Sadly Wikipedia has enabled rel='nofollow' only for external links i.e. links pointing to pages outside Wikipedia and not for its internal links i.e. links pointing to pages within Wikipedia. What this necessarily means is that while author of an article on Wikipedia, might have painstakingly gone through hundreds of web pages for creating the article and would have happily returned the credit by linking to all the references, which he found highly relevant, but due to links to his references being external he has not helped their page rank by linking back to them because of the rel='nofollow' attribute. Also what he might have done inadvertently is, while linking to some of the Wikipedia pages from his article, just to adhere to the convention of linking terms to existing articles on Wikipedia or while creating the See Also section in his article, consequently passed on the relevance of the current page to all those pages he linked to!!!

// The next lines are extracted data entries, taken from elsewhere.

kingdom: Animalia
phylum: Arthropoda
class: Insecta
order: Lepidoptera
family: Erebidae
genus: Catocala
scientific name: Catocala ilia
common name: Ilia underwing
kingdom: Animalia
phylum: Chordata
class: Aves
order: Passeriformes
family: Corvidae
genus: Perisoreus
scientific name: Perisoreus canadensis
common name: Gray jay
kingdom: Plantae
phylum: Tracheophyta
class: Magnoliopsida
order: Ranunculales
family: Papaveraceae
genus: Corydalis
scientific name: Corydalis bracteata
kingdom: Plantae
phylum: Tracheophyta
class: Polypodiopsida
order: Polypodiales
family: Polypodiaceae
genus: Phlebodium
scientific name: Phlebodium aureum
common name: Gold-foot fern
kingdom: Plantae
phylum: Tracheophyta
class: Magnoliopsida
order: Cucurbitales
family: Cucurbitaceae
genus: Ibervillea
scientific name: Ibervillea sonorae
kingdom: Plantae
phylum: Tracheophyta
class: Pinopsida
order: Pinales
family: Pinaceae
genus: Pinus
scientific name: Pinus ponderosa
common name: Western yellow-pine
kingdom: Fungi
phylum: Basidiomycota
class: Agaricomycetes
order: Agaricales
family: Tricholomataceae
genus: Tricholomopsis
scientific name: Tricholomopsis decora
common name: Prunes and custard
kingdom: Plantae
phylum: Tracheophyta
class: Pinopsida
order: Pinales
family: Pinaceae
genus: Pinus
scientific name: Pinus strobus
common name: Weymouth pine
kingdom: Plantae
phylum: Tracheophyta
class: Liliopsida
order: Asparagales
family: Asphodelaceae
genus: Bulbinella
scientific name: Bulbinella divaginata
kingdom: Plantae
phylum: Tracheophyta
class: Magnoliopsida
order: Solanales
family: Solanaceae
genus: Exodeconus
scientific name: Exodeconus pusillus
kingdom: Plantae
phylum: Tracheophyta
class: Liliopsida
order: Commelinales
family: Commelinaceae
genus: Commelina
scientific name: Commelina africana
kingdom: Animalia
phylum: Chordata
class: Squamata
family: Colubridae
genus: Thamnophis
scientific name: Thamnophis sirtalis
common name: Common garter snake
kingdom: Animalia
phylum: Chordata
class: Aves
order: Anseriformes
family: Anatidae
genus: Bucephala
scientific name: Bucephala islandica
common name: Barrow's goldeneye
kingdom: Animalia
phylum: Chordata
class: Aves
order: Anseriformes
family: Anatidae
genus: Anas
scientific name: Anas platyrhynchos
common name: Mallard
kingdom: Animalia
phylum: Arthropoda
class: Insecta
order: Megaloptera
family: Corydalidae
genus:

This type of structuring leads to a Viral Effect where one highly page-ranked page on Wikipedia ends up recursively contributing to the page ranks of all the pages it links to and so on. This ensures that all pages on Wikipedia have a reasonably good page rank irrespective of the actual content. A slap on Google's face. Other than degrading search results it also highly discredits the references used for creating the page by not contributing to their rank. A slap on original content providers' face. What this also means is that, in times to come, Wikipedia will invariably be one of the top rank holders for any search term and Google will simply be a menu card with just a single item on the offering. External pages, if required will be accessed from references section in the resulting Wikipedia article from the search. Or in other words, Google will be dead.

Corroborations
Here are few instances corroborating this authoritarian behaviour(Knowingly or unknowingly) on Wikipedia's part and Viral Effect it leads to.
  • Brion Vibber's(Wikimedia) email of turning rel='nofollow' back on Wikipedia
  • A comparison of third and fourth ranked search results obtained for search term Yahoo Pipes, with a much taut description on readwriteweb then the corresponding Wikipedia entry.
  • Wikipedia's What links here section that lists all internal articles linking to the current page and hence contributing to its page rank.This section invariably contains a bloated list with many relatively unrelated pages, linking to the current page, out of context.

Conclusion
This article, by no means, should be treated as an attempt to bring ignominy on Wikipedia's name. Wikipedia is a great humanitarian project. I personally refer to it regularly for all my doubts.The purpose of this article is just to bring out the fact that Google will need a renovation in the changing WWW scene and Wikipedia could have been a bit more responsible by disclosing the differential treatment of internal and external links to its editor-users and by cautioning them about using internal links. Another solution can be to allow users to enable/disable rel='nofollow' for all the links and differentiate two classes(enabled/disabled) of links by an easily visible feature(say different colors) on the article page and wish that spamdexing will be curbed by assuming same good faith that drives Wikipedia. But that's just a suggestion, being an outsider I don't have even faintest of idea of managing world's largest encyclopedia and people at Wikimedia know a lot better and I leave the solution to them. I also hope resolving this is high on Wikipedia's priority list and Wikimedia people are being held back only by technical difficulties of implementing an ingenious solution like all their solutions in the past.